#### Dataset records ####
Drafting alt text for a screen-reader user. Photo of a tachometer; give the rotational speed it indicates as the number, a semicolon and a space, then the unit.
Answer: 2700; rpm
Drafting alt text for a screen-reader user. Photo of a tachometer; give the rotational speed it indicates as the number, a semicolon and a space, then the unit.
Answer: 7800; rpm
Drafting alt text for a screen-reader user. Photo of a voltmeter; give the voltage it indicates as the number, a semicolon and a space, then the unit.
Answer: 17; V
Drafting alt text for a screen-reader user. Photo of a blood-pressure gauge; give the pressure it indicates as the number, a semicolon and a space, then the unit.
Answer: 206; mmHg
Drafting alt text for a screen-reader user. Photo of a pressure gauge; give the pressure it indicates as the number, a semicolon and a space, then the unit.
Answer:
####
## Your instructions
Reproduce the listing above word for word, keeping every line and its punctuation unchanged.

## Task response
Drafting alt text for a screen-reader user. Photo of a tachometer; give the rotational speed it indicates as the number, a semicolon and a space, then the unit.
Answer: 2700; rpm
Drafting alt text for a screen-reader user. Photo of a tachometer; give the rotational speed it indicates as the number, a semicolon and a space, then the unit.
Answer: 7800; rpm
Drafting alt text for a screen-reader user. Photo of a voltmeter; give the voltage it indicates as the number, a semicolon and a space, then the unit.
Answer: 17; V
Drafting alt text for a screen-reader user. Photo of a blood-pressure gauge; give the pressure it indicates as the number, a semicolon and a space, then the unit.
Answer: 206; mmHg
Drafting alt text for a screen-reader user. Photo of a pressure gauge; give the pressure it indicates as the number, a semicolon and a space, then the unit.
Answer:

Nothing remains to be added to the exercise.